The Saints Future Salary Cap Mess

I think by now everyone is well aware of the restructures the New Orleans Saints have carried out over the last few days. If not you can check out these blog postings by ESPN’s Pat Yasinskas and NOLA.com’s Mike Triplett. The bottom line is that in the past few days the Saints have restructured the contract of LB Curtis Lofton, LB David Hawthorne, G Jahri Evans, G Ben Grubbs, and WR Marques Colston, four of whom just signed new contracts in 2012.  The moves saved the team $14,470,000 and even still the team remains about $5 million over the salary cap, not exactly a stellar position for a team that did not even make the playoffs last season.

But moreso than the current years cap predicament is what the Saints are doing to their future salary cap.The Saints have added $4,490,000 to next years salary cap and the same $14.47 million in additional dead money to all of those restructured contracts. During the 2014 season Grubbs, Evans, and Colston will all be over 30 and each will carry dead money charges of at least $8.5 million making them virtually uncuttable while accounting for $28.4 million in cap charges.

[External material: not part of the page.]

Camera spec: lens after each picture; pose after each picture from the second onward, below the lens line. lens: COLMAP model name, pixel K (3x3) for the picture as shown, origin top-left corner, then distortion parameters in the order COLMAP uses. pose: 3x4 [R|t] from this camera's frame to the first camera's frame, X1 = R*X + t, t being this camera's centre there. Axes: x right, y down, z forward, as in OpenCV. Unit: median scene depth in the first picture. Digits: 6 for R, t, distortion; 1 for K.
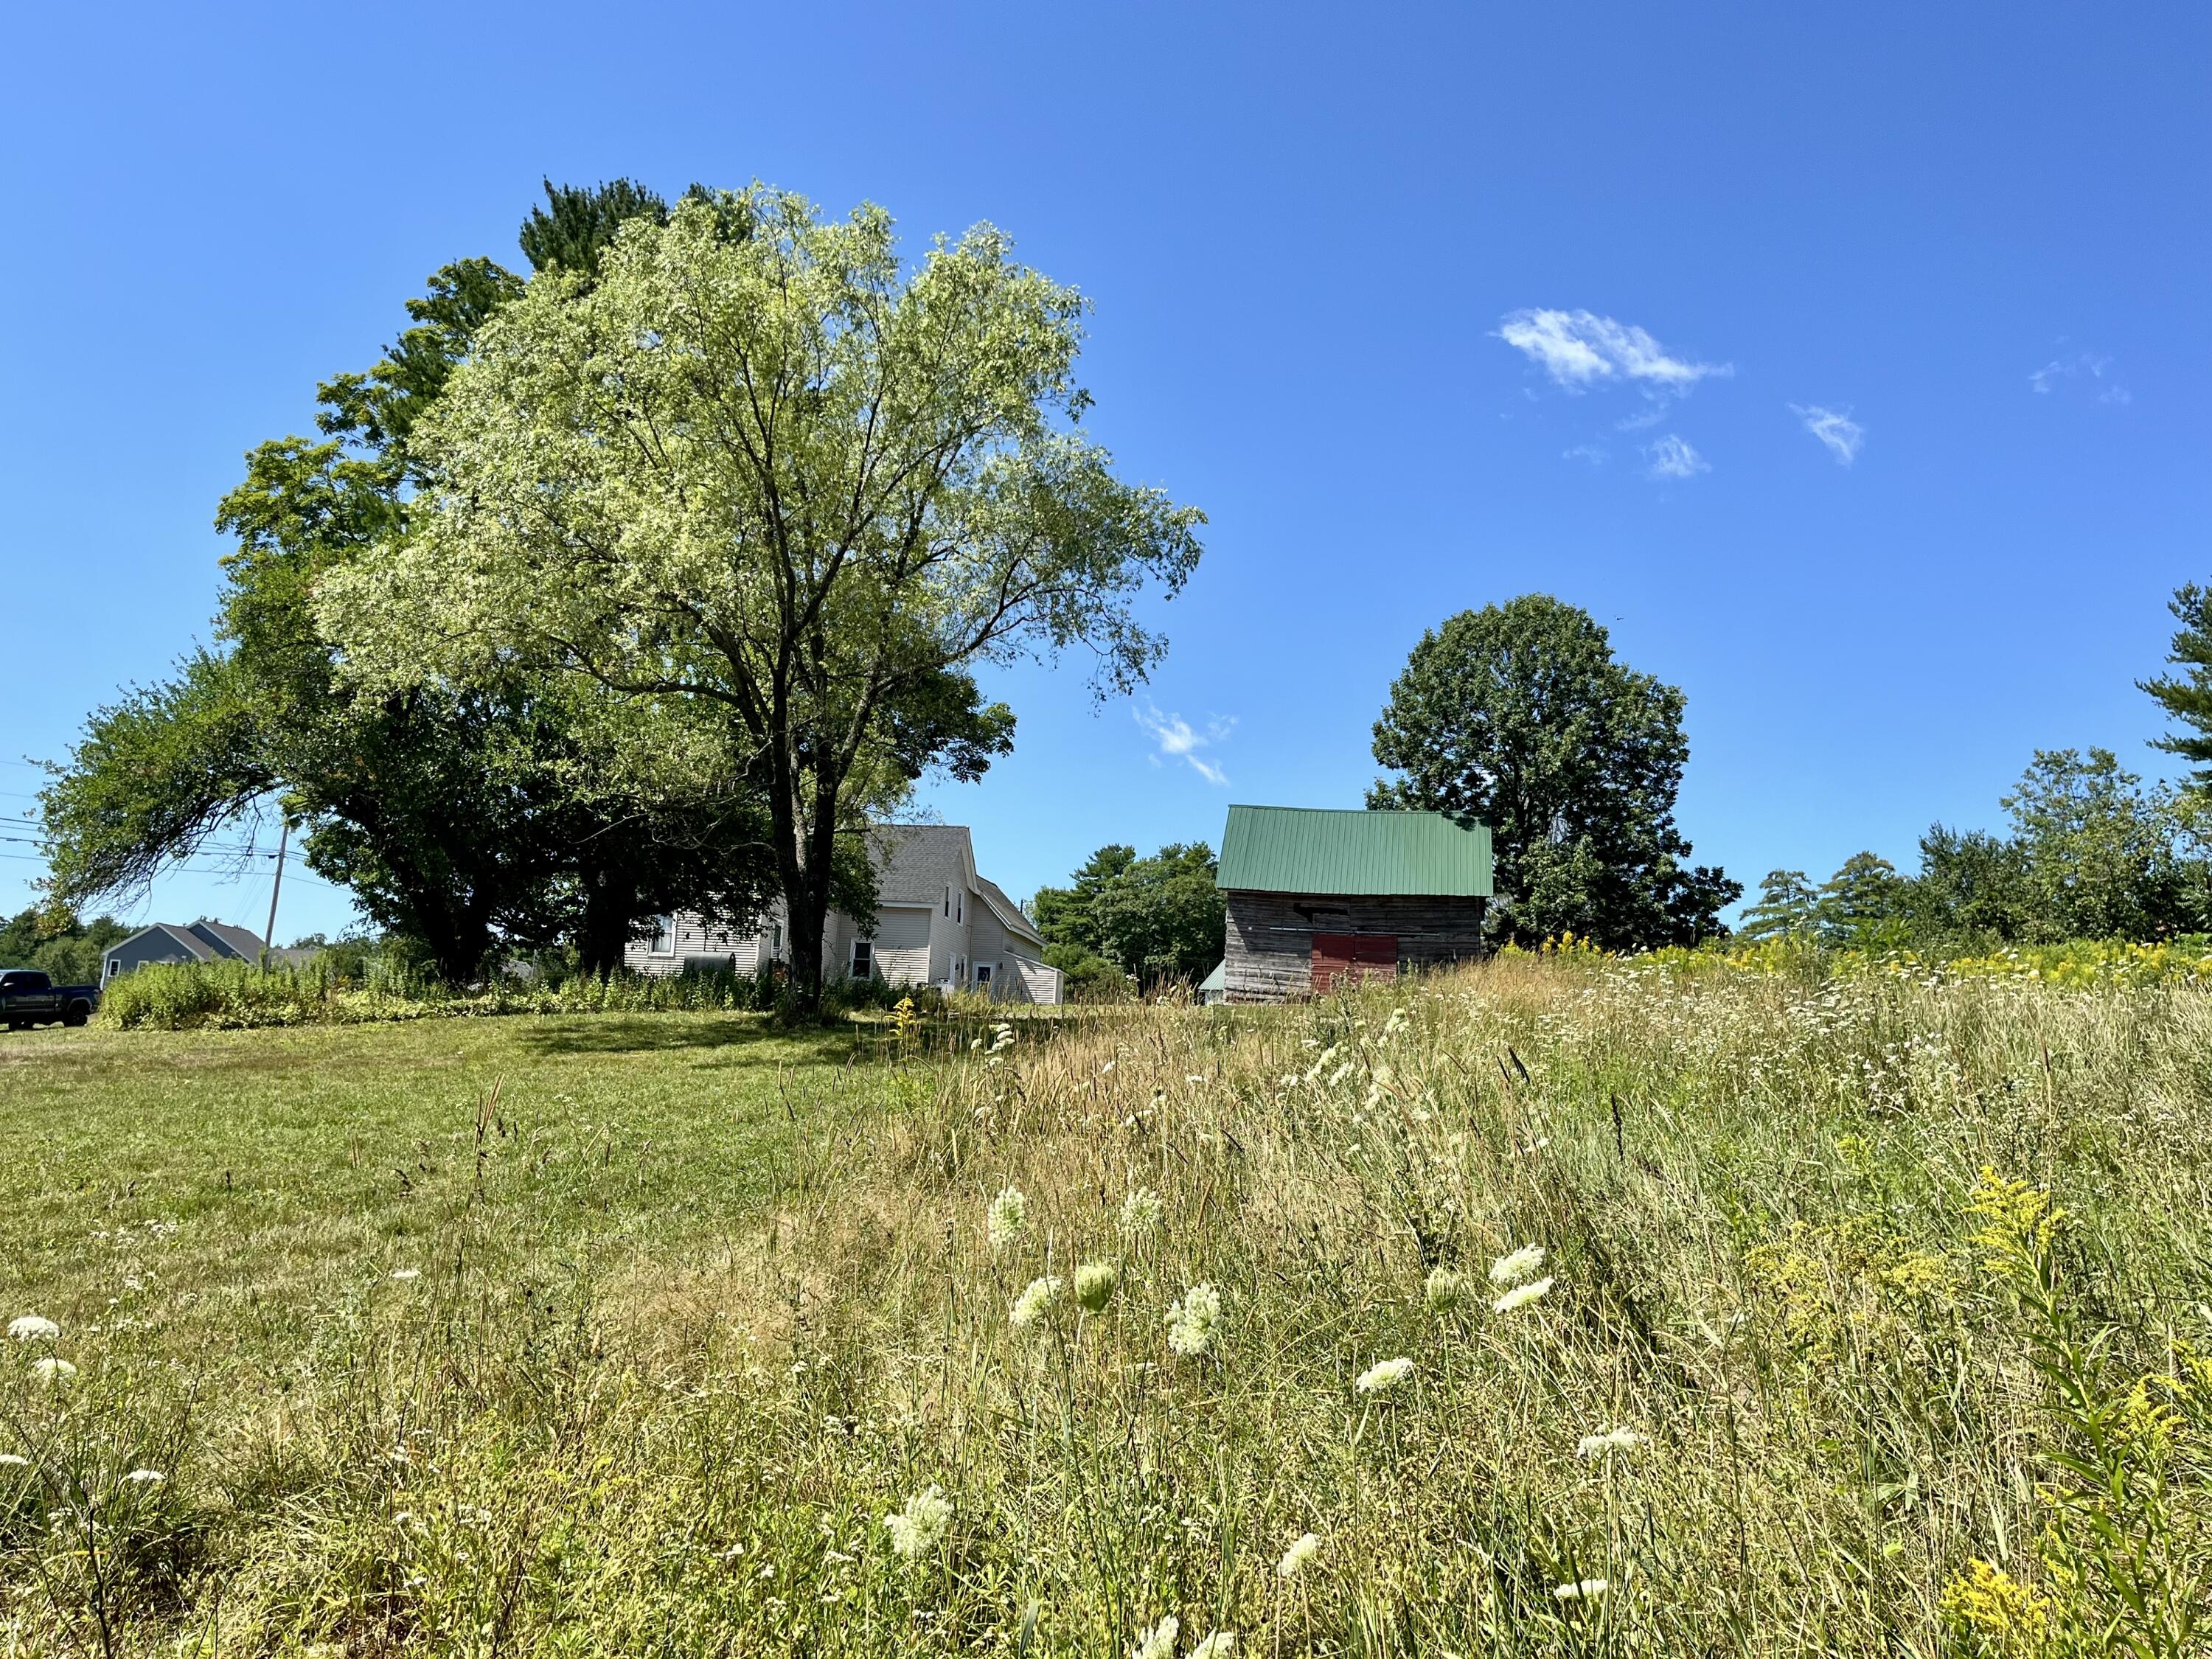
lens RADIAL K [[1736.6, 0, 1108.1], [0, 1736.6, 661.2], [0, 0, 1]] dist [0.003035, -0.003520]
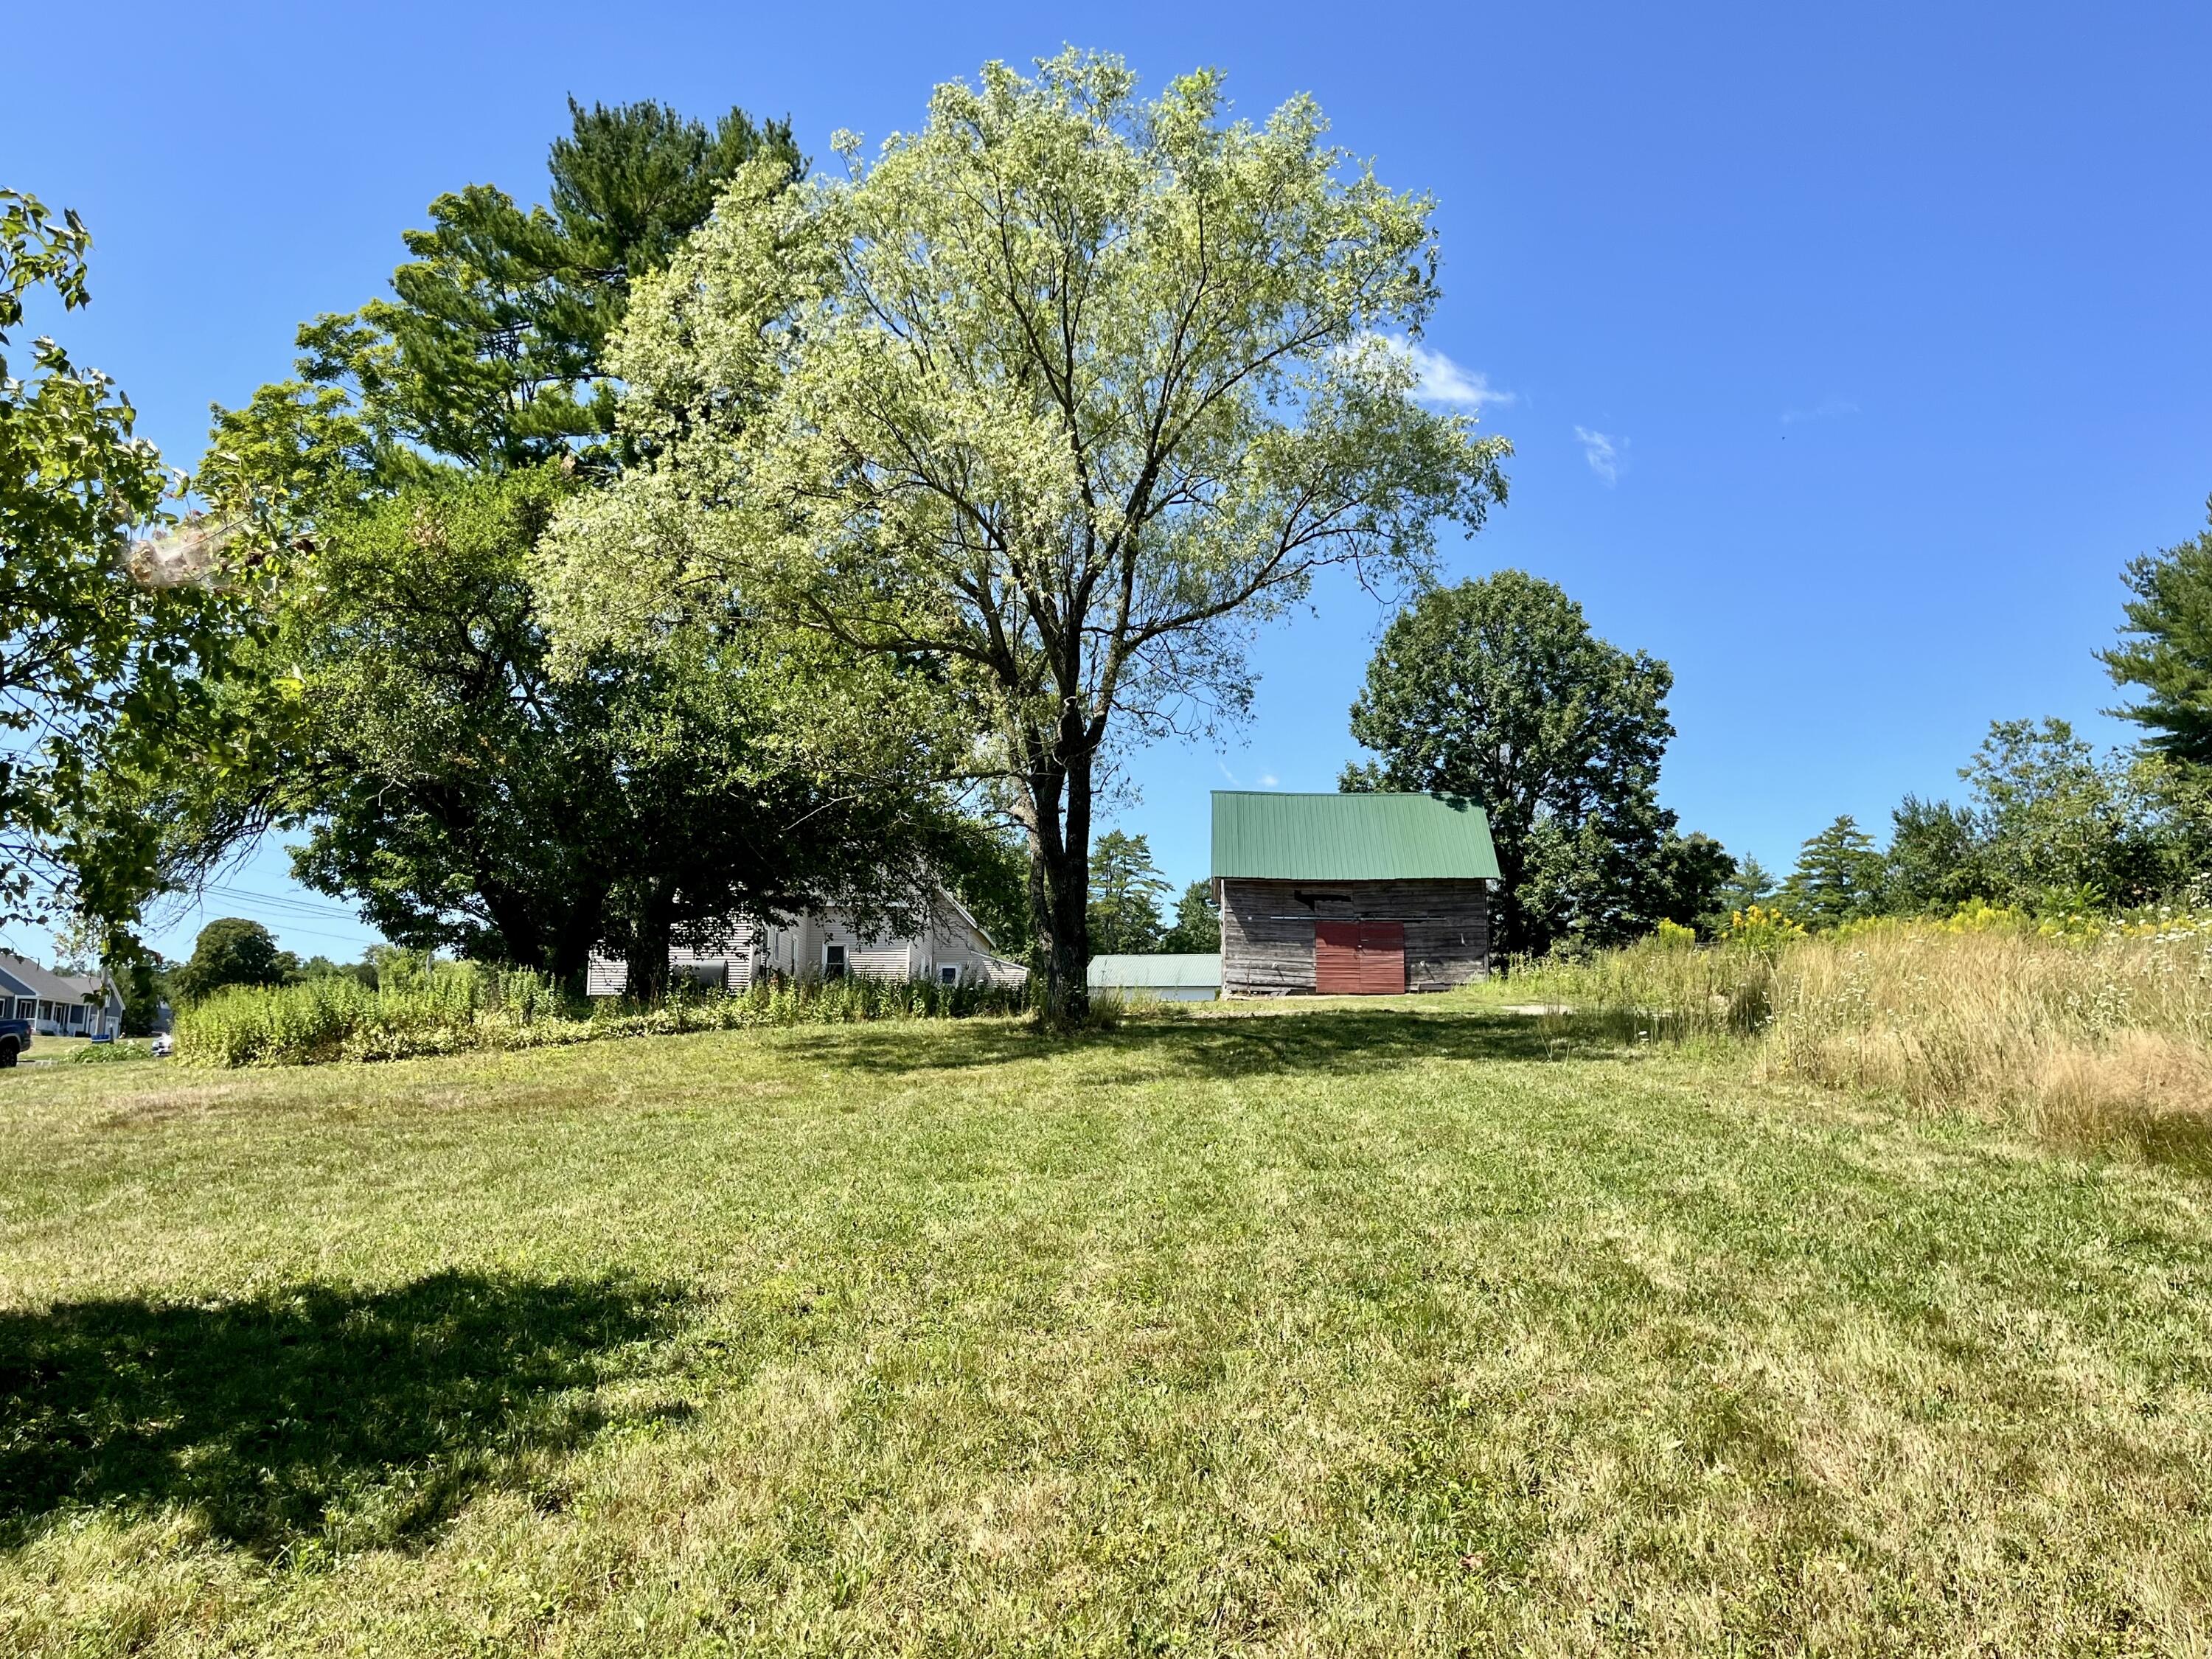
lens RADIAL K [[1736.6, 0, 1108.1], [0, 1736.6, 661.2], [0, 0, 1]] dist [0.003035, -0.003520]
pose [[0.993502, -0.012126, 0.113165, -0.097616], [0.012036, 0.999926, 0.001486, 0.009159], [-0.113174, -0.000115, 0.993575, 0.052614]]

I currently have the Saints 2014 salary cap estimated to be $126.36 million for just 39 players under contract. Assuming their 5 draft choices all make the team that will bump that figure to about $130.8 million for 44 players, still 9 short of a full roster. And it could get worse. Because the Saints are still over the 2013 salary cap it means they will need to restructure more contracts to get under this years salary cap. All that is doing is throwing more money onto the 2014 salary cap. The Saints are going to ask DE Will Smith to restructure but there is no way that the team can survive unless he just accepts a paycut with no future money being prorated. Putting more money into 2014 is just dangerous.

Assuming the Saints cut Roman Harper this season and get Smith to agree to a paycut and then release him in 2014 they would shave $19.45 million off the cap figure bringing them down to $111.5 million spent on 42 players. Beyond those two the largest cap savings that can be found on a current player in 2014 would be $3.5 million gained by releasing RB Darren Sproles, so there are limited avenues for relief. Keep in mind that TE Jimmy Graham is going to be a free agent in 2014 as well and cost a pretty penny to keep a Saint.

Restructuring Drew Brees is a possibility next year but he already has a cap charge of $26.4 million in 2015, a year in which the Saints already have $97.5 million on the books for just 17 players. While that is far away and plenty of moves will be made to bring the number lower the moves the team is making today are negatively impacting the dead money that will be associated with these moves. Players like Evans, Grubbs, and Colston will now account for $16.4 in dead money compared to just $10.92 million as of yesterday.

So the Saints decisions to try to keep this team together for another run at a title can have devastating long term consequences on the teams future if they do not carefully navigate their contracts from here on out. If they don’t win this year it could be a very difficult roster turnover where you have Brees and little else. Its a messy situation that could prove difficult to get out of.